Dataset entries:
________________________

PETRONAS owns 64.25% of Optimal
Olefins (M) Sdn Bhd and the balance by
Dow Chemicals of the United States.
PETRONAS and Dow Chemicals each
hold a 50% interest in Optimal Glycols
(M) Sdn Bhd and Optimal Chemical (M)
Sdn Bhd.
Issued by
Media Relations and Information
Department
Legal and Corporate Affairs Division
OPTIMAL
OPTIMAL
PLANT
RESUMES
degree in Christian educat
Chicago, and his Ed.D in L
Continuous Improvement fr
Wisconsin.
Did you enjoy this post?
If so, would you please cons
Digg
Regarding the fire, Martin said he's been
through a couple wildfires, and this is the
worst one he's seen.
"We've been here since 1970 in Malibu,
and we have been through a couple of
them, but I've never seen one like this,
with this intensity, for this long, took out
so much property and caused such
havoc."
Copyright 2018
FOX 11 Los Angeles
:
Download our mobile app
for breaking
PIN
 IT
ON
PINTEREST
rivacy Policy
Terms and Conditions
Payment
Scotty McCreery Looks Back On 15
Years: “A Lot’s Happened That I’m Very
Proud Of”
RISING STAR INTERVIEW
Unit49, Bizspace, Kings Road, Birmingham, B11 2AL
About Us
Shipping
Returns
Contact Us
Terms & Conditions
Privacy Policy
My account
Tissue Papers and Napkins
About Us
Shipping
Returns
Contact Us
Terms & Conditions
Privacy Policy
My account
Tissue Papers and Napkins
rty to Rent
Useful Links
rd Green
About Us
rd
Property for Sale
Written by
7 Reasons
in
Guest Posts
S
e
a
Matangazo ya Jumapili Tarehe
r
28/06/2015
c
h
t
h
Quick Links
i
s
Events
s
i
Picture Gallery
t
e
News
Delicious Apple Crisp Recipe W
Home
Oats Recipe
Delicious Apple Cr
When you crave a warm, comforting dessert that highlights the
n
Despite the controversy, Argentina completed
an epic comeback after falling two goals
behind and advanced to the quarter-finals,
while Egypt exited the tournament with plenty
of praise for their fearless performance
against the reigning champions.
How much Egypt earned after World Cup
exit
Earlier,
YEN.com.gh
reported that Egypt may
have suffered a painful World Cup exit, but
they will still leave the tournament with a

________________________

Job item: How many lines in the entries above contain the word "seen"? Give only the number.

Completed task: 2